* Work order A
Reproduce word for word the section of the calcium deficiency text that starts with "Some of the" and ends with "most places, too.".
* Work order B
Continue the text on calcium deficiency, starting after its final sentence.

Selected extract: Begin

Some of the most common calcium deficiency symptoms include cracked or peeling nails, paleness of the skin, and numbness or tingling, particularly in the hands and feet. Extreme tiredness is another symptom, and young women may experience reproductive problems or delayed puberty if they don’t get enough. People can often be calcium deficient for a long time without experiencing any symptoms, though, since many are actually caused by bone density problems that take a long time to appear. In most cases there isn’t any outward or visible sign that anything is wrong until the deficiency is really serious. The easiest way to prevent this is for people to make sure that they’re getting enough of the element in their diet. Many foods contain calcium, and supplements are available in most places, too.
People don’t usually notice that they have a calcium deficiency right away, in part because there aren’t really any immediate symptoms. The human body stores calcium in the teeth and bones, and it can draw from these sources when the diet doesn’t provide enough. Slow leaching doesn’t usually produce any noticeable symptoms, at least not right away, and this can cause people to think that they are fine when they may in fact be deficient.

Selected extract: End
Information provided: Begin

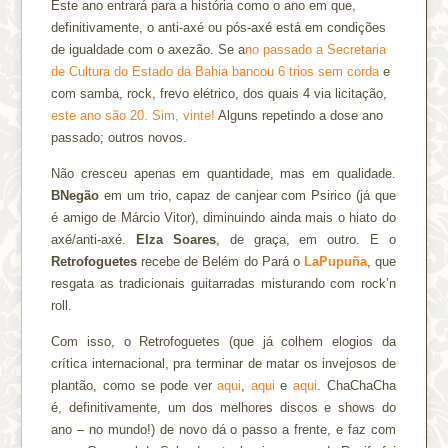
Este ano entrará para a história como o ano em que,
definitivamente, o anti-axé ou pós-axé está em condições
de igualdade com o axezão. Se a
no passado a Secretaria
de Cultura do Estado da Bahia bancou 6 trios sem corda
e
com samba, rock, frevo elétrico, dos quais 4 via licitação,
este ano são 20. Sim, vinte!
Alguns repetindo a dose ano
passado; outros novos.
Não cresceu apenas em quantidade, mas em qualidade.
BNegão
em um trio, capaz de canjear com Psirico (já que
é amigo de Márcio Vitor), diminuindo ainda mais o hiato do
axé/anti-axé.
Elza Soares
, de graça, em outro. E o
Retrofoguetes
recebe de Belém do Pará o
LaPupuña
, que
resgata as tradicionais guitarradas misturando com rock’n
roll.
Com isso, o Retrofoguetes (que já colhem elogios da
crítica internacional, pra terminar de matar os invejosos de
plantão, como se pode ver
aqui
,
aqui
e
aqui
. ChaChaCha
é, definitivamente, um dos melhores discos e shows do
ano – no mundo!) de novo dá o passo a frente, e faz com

Information provided: End
Information provided: Begin

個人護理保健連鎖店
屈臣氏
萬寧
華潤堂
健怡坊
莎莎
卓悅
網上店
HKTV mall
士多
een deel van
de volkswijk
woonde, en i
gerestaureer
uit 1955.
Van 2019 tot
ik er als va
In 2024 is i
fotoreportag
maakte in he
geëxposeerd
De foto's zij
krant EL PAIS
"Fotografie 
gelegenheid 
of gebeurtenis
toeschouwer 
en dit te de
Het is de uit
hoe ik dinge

Information provided: End
Information provided: Begin

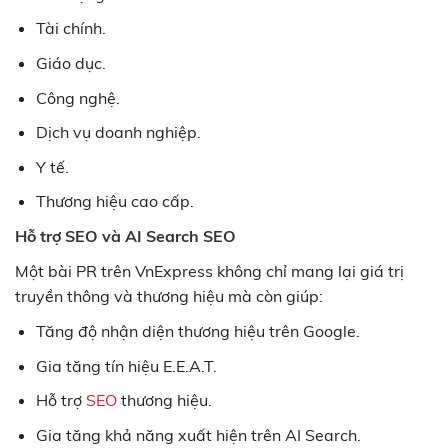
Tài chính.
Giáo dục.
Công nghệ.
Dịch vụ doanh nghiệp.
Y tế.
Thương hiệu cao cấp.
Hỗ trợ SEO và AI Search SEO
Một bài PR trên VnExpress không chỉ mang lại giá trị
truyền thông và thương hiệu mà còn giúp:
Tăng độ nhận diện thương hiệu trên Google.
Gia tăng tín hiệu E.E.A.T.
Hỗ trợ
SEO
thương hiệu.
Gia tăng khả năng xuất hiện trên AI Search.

Information provided: End

* Expected answer A
Some of the most common calcium deficiency symptoms include cracked or peeling nails, paleness of the skin, and numbness or tingling, particularly in the hands and feet. Extreme tiredness is another symptom, and young women may experience reproductive problems or delayed puberty if they don’t get enough. People can often be calcium deficient for a long time without experiencing any symptoms, though, since many are actually caused by bone density problems that take a long time to appear. In most cases there isn’t any outward or visible sign that anything is wrong until the deficiency is really serious. The easiest way to prevent this is for people to make sure that they’re getting enough of the element in their diet. Many foods contain calcium, and supplements are available in most places, too.

* Expected answer B
Nail and Skin Issues
One of the first thing people usually notice about calcium deficiency is how it impacts the fingernails. They often become brittle, dry, and prone to peeling. The skin may also grow pale and dry, and the hair often starts to lose its shine and luster. People who are paying close attention may also notice a lot more split ends. Nails, skin, and hair all depend in large part on calcium for strength, but they are often low priorities for the body when it comes to allocating calcium that’s essentially be “robbed” from other places. Many organs and most muscles require the mineral for proper functioning, so diverting the leached calcium to these places first usually makes the most sense.
Numbness and Tingling
More extreme forms of calcium deficiency may also cause numbness and tingling in the hands, feet, and arms. People often describe this as similar to how it feels when parts of the body “fall asleep,” but it’s usually a lot more serious. Numbness usually happens when the nerves that carry signals through the body aren’t getting enough of the mineral to function properly, and this can lead to a number of more serious long-term health issues. This sort of tingling tends to come and go, and won’t usually disappear with movement or activity. The only thing to do is to wait it out, which can be uncomfortable and disconcerting.
Uncontrollable muscle twitches or small spasms can happen for the same reason. These tend to be brief, often only lasting for a few seconds, though they often recur throughout a day or specific activity. Most will disappear once a person stops using the impacted muscles, or else supplies the muscles with some alternative form of energy.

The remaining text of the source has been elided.